Climate hazards especially affect women and girls, who often bear a disproportionate burden to provide for their families by going without food and other means of sustenance. As droughts make water even more scarce, women and girls are forced to walk longer distances to obtain potable water, increasing their exposure to sexual harassment and assault as they travel to bring back these essentials.
“Time is already running out for millions of vulnerable people in the north-east, we need to act now,” said Mr. Kallon. “Men, women and children who have who have contributed least to this climate emergency are, sadly, the most affected.”
There will be several environmental/climate change events happening simultaneously during WHD, as Borno, Adamawa, and Yobe states will engage in tree planting, trash pick-up in communities, and open discussions on local radio on what actions people can take to fight the effects of climate change. The UN and partners have also enlisted the support of national climate change and environmental influencers to spread the message on social media through interactive sessions.

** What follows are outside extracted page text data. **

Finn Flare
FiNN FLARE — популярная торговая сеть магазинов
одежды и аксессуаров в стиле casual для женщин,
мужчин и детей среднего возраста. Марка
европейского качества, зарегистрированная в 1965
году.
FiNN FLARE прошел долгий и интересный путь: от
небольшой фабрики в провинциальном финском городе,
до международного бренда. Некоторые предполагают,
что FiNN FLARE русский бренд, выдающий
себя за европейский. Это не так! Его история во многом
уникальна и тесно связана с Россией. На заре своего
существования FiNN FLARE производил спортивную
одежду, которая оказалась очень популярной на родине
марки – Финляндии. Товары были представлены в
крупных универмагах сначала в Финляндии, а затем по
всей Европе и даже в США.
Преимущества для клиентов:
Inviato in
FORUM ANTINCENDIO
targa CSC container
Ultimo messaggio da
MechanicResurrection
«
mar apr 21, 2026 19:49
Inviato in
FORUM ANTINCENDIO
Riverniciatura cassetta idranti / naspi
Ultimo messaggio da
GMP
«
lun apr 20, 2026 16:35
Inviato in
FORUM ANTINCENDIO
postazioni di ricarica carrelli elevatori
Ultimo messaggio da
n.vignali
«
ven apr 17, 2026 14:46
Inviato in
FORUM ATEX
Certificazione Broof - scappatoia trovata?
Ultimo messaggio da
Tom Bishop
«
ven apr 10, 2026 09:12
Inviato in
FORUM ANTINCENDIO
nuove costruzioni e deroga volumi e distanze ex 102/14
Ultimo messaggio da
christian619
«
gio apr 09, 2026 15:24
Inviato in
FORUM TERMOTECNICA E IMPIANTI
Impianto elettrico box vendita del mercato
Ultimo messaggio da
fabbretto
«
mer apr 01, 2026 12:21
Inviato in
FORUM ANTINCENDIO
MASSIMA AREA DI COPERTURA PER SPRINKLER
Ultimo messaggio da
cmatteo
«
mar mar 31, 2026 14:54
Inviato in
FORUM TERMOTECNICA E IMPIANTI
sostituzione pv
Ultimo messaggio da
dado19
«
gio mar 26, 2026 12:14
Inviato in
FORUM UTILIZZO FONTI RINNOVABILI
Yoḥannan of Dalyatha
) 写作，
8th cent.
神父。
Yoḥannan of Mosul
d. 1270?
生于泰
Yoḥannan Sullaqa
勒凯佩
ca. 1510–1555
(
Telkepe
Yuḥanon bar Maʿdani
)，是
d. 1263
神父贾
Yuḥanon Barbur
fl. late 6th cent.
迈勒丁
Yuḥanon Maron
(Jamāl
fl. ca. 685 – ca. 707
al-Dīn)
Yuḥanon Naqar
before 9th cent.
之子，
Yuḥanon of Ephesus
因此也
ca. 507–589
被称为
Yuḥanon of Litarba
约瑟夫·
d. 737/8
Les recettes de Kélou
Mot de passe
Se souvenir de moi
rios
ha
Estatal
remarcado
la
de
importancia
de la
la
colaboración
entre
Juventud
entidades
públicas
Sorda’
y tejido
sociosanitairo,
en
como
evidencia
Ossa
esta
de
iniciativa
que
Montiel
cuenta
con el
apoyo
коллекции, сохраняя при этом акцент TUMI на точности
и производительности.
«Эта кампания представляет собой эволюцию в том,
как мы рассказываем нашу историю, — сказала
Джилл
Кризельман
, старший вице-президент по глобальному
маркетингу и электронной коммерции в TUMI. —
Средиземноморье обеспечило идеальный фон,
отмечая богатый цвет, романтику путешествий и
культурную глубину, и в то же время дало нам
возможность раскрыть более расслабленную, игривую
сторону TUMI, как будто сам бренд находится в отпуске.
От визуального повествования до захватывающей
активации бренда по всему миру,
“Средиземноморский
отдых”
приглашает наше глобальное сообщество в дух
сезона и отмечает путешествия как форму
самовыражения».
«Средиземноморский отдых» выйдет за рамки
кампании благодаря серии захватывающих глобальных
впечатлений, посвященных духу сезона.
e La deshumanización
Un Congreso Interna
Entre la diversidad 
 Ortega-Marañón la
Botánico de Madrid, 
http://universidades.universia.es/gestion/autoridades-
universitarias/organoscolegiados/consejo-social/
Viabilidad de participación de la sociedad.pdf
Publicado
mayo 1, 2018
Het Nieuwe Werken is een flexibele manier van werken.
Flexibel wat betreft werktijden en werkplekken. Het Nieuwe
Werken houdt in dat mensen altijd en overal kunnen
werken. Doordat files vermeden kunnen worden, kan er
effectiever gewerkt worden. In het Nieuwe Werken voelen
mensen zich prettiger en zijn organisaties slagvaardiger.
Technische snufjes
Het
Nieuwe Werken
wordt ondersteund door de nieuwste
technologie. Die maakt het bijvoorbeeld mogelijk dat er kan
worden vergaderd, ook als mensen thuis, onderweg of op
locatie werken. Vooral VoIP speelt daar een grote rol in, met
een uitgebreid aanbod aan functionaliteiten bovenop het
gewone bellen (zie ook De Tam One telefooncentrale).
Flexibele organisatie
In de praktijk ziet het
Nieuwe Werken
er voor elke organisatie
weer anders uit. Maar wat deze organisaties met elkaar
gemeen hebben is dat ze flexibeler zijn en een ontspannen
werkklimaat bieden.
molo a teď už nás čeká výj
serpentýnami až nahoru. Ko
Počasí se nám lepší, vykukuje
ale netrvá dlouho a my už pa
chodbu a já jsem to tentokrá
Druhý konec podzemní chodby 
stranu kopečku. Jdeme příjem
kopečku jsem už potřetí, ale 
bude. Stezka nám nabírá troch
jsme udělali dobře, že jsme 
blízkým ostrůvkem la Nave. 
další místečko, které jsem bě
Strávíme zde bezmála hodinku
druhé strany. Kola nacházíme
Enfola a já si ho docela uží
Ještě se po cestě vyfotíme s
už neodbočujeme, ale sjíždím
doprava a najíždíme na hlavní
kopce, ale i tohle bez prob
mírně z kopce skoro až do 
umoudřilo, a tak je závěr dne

Meaningful climate action is needed as climate change will continue to detrimentally affect access to clean water, food, and other resources, resulting in adverse effects on the safety and well-being of communities in the northeast BAY states. As we head rapidly towards the end of the year, funding levels do no match the increasing needs—the Humanitarian Response Plan remains only 33% funded—while the total ask is over USD1billion.
Fragile contexts, most affected
Climate is changing everywhere, but people living in fragile contexts are affected all the more. Climate change and conflict are a toxic combination, causing mass displacement, disrupting food production and food supply deliveries, increasing risks to diseases and worsening already chronic malnutrition.
The climate crisis is a humanitarian crisis, and the humanitarian system has an important role in the fight against climate emergencies. It must advocate for affected vulnerable people and offer solutions to help anticipate specific climatic shocks, such as storms, floods, or droughts, and to mitigate their humanitarian impact. The crisis requires both global and local action.
To address the increasing risks of living in a warmer world, we must become “climate-smart.” This could include taking anticipatory action ahead of a crisis, based on early warnings. The Risk-informed Early Action Partnership (REAP), launched at the UN Climate Action Summit in 2019, aims to make 1 billion people safer from disaster by 2025. The partnership between climate, humanitarian, and development communities will drive a systemic shift towards acting earlier to reduce the impacts of disasters, mobilize commitments and inspire action.
“We cannot afford to accept climate disasters as inevitable. We are in the most important race of our lives. And, together, we can make meaningful changes to mitigate the effects of climate change.” said Mr. Kallon.